Style and Technique
In “The Silence of the Llano,” Anaya portrays a unique American region and its people through a powerful use of setting and character. His sharply drawn descriptions of the New Mexican plains and foothills create a powerful impression, forming a landscape that is in essence another main character. Anaya’s human characters are just as finely described as the landscape, and the combination forms a classic sense of place.
Anaya also makes frequent use of motifs and symbols. A number of key images echo throughout the story. For example, there is a hillside on which Rafael stops to watch with pride his young wife at work. This is also the place where he pauses to study the ominously silent ranch just before he discovers the rape. The blood of that rape reminds the reader of the blood of Rita’s birth, just as the stars that gave Rafael joy when his wife was alive give him a sense of aloneness when she is dead.
Drawing on the wondrous myths and legends of the Hispanic Southwest, Anaya creates symbols for “The Silence of the Llano” that further the story’s meaning as well as help create a sense of place.
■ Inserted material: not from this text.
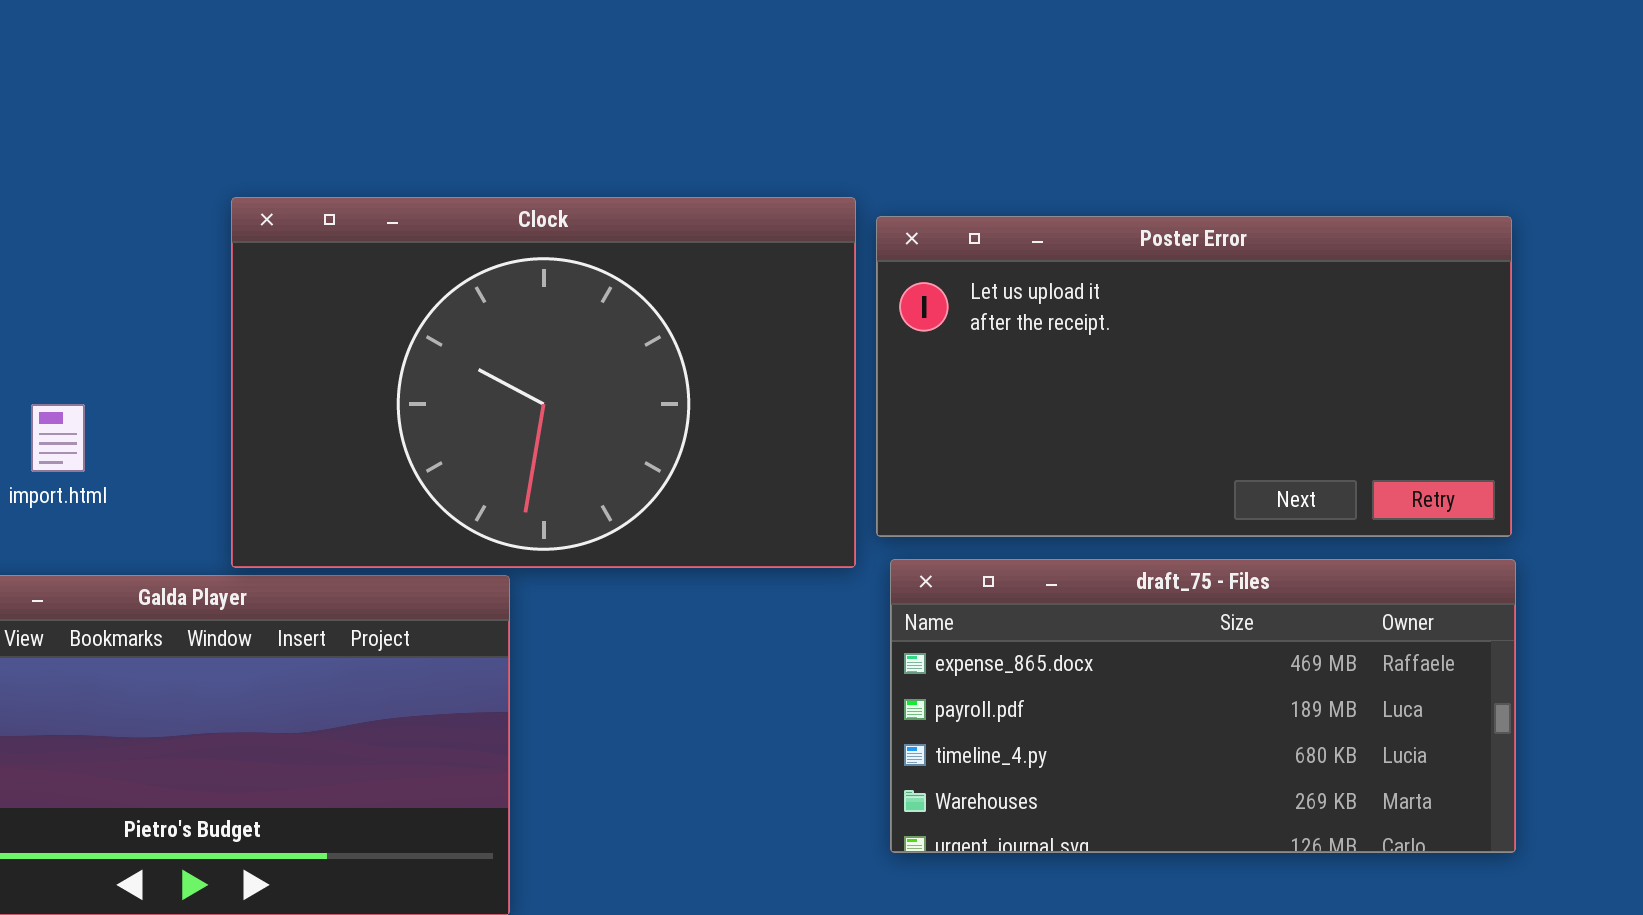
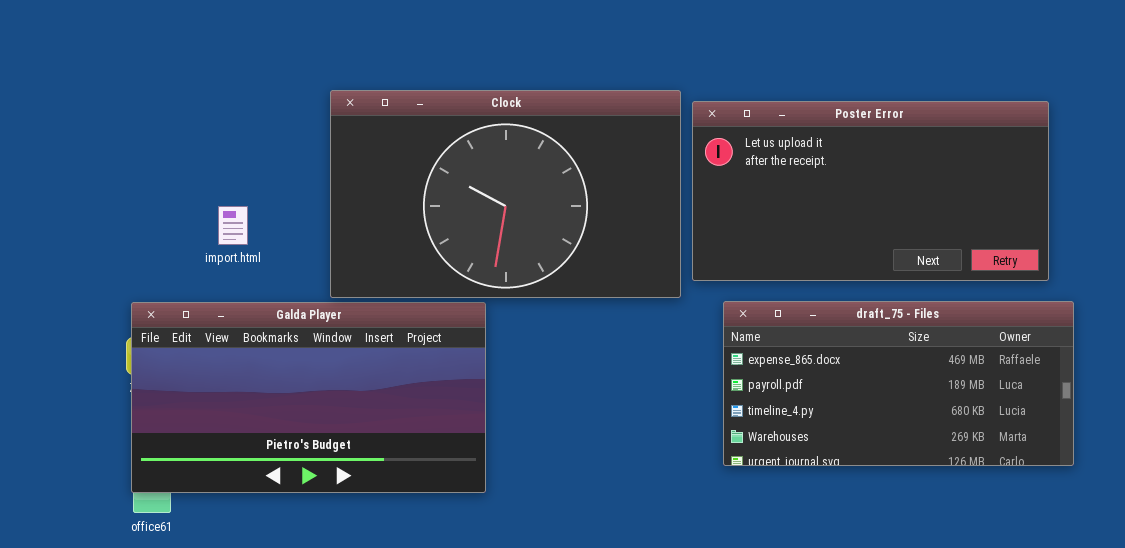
draft_75 - Files: [890,559,1516,853] -> [723,301,1074,466], moved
For example, in New Mexican culture, the owl is a bird of ill omens and death, and the coyote is a trickster who brings chaos and unwanted change. In a foreshadowing of the dark events to come, Rafael hears owls and coyotes after his wife arrives at the ranch, and his daughter hears them several nights before she is raped.
This use of regional mythology evokes the Magical Realism of Gabriel García Márquez, Isabel Allende, and other Latin American authors. In Magical Realism, the fantastic and the mundane often operate side by side, and this is certainly the case in “The Silence of the Llano.” When Doña Rufino is dying, she perceives the feminine figure of death riding across the plains on a wooden cart, and Rafael sees a woman riding a whirlwind using lightning as a whip. Indeed, it is through this magic that Rafael reconnects with his loving heart.